Fig. 141.—A barrister’s gown showing the vestigial hood and its streamer. The buttons and braid which once temporarily looped up the sleeves now fix it permanently.

On the barrister’s gown there is a tiny hood on the left shoulder resembling that from which the chaperon was developed, and from the vestige runs a streamer which comes over the left shoulder and hangs down in front of the gown. (See Figure [141].) There is also a series of buttons as well as pieces of braid on the sleeves which are survivals, and we have not the hanging sleeves of the King’s Counsel, which are comparable to those seen in many academic gowns. Small falling bands are of course generally worn by members of the legal profession, and barristers and King’s Counsel when in mourning have a little pleat down the middle of each band. Perhaps the most curious additions to legal costume used in order to indicate mourning are the little white lawn or muslin cuffs, like those of widows, which the King’s Counsel wear on their sleeves when the Court is in mourning, or when they themselves have suffered bereavement.


[XXIV]
STATE AND COURT ATTIRE

CORONATION DRESS—PARLIAMENTARY ROBES—MISTAKES IN COURT DRESS—VESTIGES OF THE WIG AND OF THE CHAPERON—COURT CARDS

The English sovereigns are heads of the Church as well as of the State, and in connection with their coronation dress there are, as might be expected, many survivals from the past. The vestments used on the occasion in question agree almost entirely with those which we have described as being worn by a bishop at mass.[33] We may except, however, the amice and the maniple, while the sceptre and crown take the place of the crosier and the mitre. The first vestment to be put on is of linen, and is an albe or rochet, and up to the time of James II it was provided with sleeves—it is known as the Colobium sindonis. Over this is placed the tunicle or dalmatic. This is made of silk, and across it is worn the stole in the same way as deacons were ordered to do in the year 561. The custom is still followed in Greece and Rome, whereas priests generally put on the stole immediately after the albe.

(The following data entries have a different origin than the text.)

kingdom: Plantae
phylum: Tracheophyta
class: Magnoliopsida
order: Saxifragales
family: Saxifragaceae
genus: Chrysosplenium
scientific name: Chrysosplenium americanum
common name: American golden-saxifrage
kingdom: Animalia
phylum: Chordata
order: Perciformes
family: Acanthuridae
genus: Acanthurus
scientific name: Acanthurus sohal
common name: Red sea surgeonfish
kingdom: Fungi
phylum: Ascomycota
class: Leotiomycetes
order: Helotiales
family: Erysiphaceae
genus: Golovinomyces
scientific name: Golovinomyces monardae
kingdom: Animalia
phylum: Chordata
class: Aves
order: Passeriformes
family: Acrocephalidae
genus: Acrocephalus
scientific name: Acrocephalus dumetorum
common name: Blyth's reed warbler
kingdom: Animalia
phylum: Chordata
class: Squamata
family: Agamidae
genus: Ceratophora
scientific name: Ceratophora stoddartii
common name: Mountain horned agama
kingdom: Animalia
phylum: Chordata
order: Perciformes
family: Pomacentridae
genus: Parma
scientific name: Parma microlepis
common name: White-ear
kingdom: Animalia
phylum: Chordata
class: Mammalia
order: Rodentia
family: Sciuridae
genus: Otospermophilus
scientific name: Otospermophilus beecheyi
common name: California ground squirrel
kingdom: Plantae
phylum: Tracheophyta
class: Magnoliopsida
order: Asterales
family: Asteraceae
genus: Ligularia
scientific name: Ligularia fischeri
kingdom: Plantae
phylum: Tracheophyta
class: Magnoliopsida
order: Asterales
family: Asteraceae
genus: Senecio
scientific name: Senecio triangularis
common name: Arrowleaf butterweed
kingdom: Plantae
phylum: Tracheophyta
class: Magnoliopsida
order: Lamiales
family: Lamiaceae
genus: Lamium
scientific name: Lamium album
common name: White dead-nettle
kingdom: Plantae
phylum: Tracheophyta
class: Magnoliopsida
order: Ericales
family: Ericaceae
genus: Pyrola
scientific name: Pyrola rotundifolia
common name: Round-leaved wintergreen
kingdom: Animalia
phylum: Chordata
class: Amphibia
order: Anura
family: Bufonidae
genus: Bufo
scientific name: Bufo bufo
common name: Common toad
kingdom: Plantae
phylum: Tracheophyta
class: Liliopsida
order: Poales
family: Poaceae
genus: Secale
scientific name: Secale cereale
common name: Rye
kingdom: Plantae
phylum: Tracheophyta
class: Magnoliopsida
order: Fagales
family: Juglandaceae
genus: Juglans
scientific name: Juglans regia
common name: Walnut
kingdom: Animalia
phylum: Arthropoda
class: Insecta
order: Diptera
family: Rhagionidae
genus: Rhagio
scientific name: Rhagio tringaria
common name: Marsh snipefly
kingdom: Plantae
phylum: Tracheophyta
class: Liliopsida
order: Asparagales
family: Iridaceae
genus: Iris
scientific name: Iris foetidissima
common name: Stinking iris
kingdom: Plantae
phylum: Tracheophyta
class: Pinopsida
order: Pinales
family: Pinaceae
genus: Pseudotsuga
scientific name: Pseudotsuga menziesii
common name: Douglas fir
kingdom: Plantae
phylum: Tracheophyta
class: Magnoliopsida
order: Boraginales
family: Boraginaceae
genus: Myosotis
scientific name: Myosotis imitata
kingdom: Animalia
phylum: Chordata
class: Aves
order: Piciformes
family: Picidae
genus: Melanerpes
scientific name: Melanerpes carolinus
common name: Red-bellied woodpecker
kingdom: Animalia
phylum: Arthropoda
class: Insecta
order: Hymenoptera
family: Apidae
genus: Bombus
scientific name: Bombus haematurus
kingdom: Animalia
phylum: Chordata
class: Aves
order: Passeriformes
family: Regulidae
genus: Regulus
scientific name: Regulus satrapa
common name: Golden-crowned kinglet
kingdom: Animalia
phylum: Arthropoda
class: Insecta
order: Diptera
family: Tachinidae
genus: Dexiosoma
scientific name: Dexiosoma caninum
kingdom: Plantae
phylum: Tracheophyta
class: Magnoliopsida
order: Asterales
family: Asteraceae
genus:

Over the dalmatic comes the imperial mantle which seems to have been originally a chasuble, but is now slit up in front. This garment, which is of cloth of gold, is embroidered with eagles, that are interesting as probably representing the claim of the King of England to be Emperor of Britain and Lord Paramount over all the Islands of the West. In Charles II’s reign further ornaments occurred in the shape of roses and fleur-de-lys, and on Queen Victoria’s mantle there were roses, half red and half white, as well as thistles, shamrocks, and fleur-de-lys, while the eagles were embroidered in silver.